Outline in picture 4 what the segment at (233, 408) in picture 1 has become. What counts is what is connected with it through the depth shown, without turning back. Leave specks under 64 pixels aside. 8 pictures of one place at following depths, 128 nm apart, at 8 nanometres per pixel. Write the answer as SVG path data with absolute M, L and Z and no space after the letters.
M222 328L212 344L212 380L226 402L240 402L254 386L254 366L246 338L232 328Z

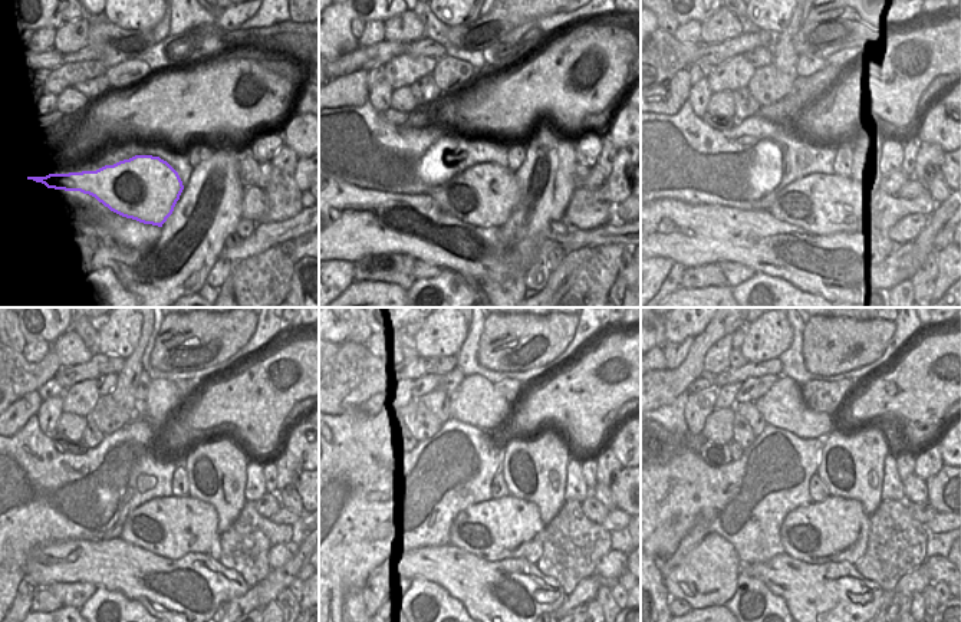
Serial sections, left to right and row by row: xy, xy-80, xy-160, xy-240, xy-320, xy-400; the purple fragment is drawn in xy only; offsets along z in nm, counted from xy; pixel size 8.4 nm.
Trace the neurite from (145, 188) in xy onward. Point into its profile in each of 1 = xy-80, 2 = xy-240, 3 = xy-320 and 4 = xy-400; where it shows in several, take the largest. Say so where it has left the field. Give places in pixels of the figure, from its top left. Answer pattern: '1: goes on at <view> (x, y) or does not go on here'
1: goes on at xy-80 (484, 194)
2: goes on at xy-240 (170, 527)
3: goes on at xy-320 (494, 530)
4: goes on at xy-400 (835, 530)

◆ ◆ ◆ ◆ ◆

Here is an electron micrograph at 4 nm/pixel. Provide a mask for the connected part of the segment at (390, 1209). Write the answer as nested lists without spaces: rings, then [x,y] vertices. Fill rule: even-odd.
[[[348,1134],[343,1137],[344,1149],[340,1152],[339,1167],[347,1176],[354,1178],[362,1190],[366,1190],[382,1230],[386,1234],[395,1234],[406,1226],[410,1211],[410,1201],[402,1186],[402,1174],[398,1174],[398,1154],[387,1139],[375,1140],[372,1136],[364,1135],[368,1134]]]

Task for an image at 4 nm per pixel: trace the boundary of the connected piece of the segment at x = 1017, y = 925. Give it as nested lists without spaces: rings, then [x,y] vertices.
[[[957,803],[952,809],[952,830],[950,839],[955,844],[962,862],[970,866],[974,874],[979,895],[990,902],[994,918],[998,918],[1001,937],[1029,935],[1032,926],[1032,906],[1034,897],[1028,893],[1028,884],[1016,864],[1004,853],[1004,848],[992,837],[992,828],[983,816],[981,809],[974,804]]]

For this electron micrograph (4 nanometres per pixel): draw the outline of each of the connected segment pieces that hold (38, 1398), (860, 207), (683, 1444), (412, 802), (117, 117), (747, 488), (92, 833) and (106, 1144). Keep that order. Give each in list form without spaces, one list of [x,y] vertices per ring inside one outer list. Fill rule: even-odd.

◆ ◆ ◆ ◆ ◆

TASK DETAILS
An exact copy is needed of the entries above, starting at the line that holds "Outline in picture" and stopping at the line that holds "Serial sections, left", both kept; pictures stay out.

REPLY TO THE EXERCISE
Outline in picture 4 what the segment at (233, 408) in picture 1 has become. What counts is what is connected with it through the depth shown, without turning back. Leave specks under 64 pixels aside. 8 pictures of one place at following depths, 128 nm apart, at 8 nanometres per pixel. Write the answer as SVG path data with absolute M, L and Z and no space after the letters.
M222 328L212 344L212 380L226 402L240 402L254 386L254 366L246 338L232 328Z

Serial sections, left to right and row by row: xy, xy-80, xy-160, xy-240, xy-320, xy-400; the purple fragment is drawn in xy only; offsets along z in nm, counted from xy; pixel size 8.4 nm.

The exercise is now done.